▶ **REQUEST**: Report each line of the rows below that contains the string "onChangeText". Case counts.

▶ **ENTRIES SUPPLIED**:

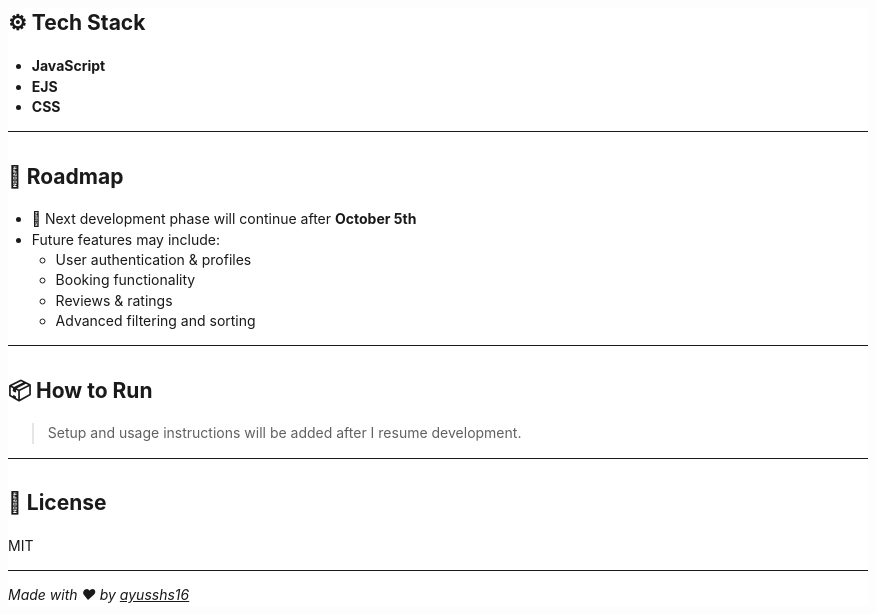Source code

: 
## ⚙️ Tech Stack

- **JavaScript**
- **EJS**
- **CSS**

---

## 🚀 Roadmap

- 📅 Next development phase will continue after **October 5th**
- Future features may include:
  - User authentication & profiles
  - Booking functionality
  - Reviews & ratings
  - Advanced filtering and sorting

---

## 📦 How to Run

> Setup and usage instructions will be added after I resume development.

---

## 📝 License

MIT

---

*Made with ❤️ by [ayusshs16](https://github.com/ayusshs16)*
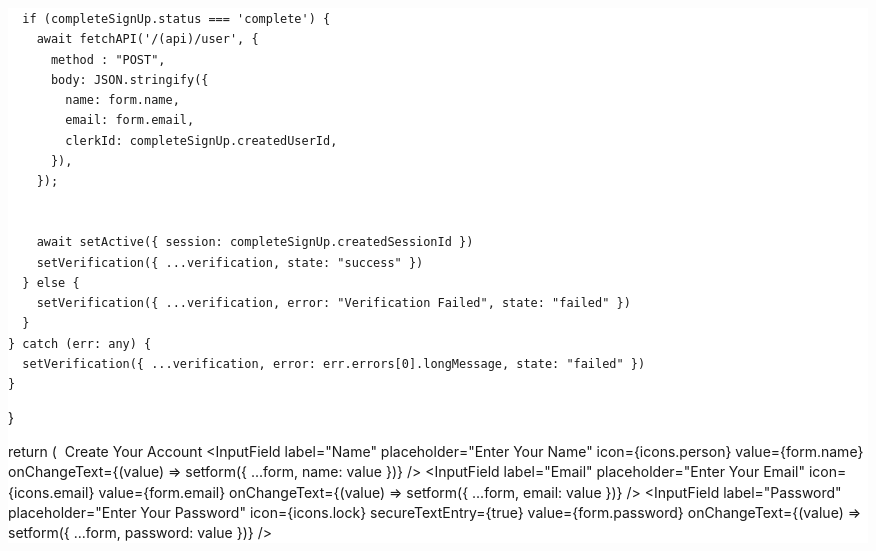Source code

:       if (completeSignUp.status === 'complete') {
        await fetchAPI('/(api)/user', {
          method : "POST",
          body: JSON.stringify({
            name: form.name,
            email: form.email,
            clerkId: completeSignUp.createdUserId,
          }),
        });


        await setActive({ session: completeSignUp.createdSessionId })
        setVerification({ ...verification, state: "success" })
      } else {
        setVerification({ ...verification, error: "Verification Failed", state: "failed" })
      }
    } catch (err: any) {
      setVerification({ ...verification, error: err.errors[0].longMessage, state: "failed" })
    }
  }


  return (
    <ScrollView className="flex-1 bg-white">
      <View className="flex-1 bg-white">
        <View className="relative w-full h-[250px]">
          <Image
            source={images.signUpCar} className="z-0 w-full h-[250px]" />
          <Text className="text-2xl text-black font-JakartaSemiBold absolute bottom-5 left-5">Create Your Account</Text>
        </View>
        <View className="p-5">
          <InputField
            label="Name"
            placeholder="Enter Your Name"
            icon={icons.person}
            value={form.name}
            onChangeText={(value) => setform({ ...form, name: value })}
          />
          <InputField
            label="Email"
            placeholder="Enter Your Email"
            icon={icons.email}
            value={form.email}
            onChangeText={(value) => setform({ ...form, email: value })}
          />
          <InputField
            label="Password"
            placeholder="Enter Your Password"
            icon={icons.lock}
            secureTextEntry={true}
            value={form.password}
            onChangeText={(value) => setform({ ...form, password: value })}
          />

▶ **EXERCISE RESPONSE**:
            onChangeText={(value) => setform({ ...form, name: value })}
            onChangeText={(value) => setform({ ...form, email: value })}
            onChangeText={(value) => setform({ ...form, password: value })}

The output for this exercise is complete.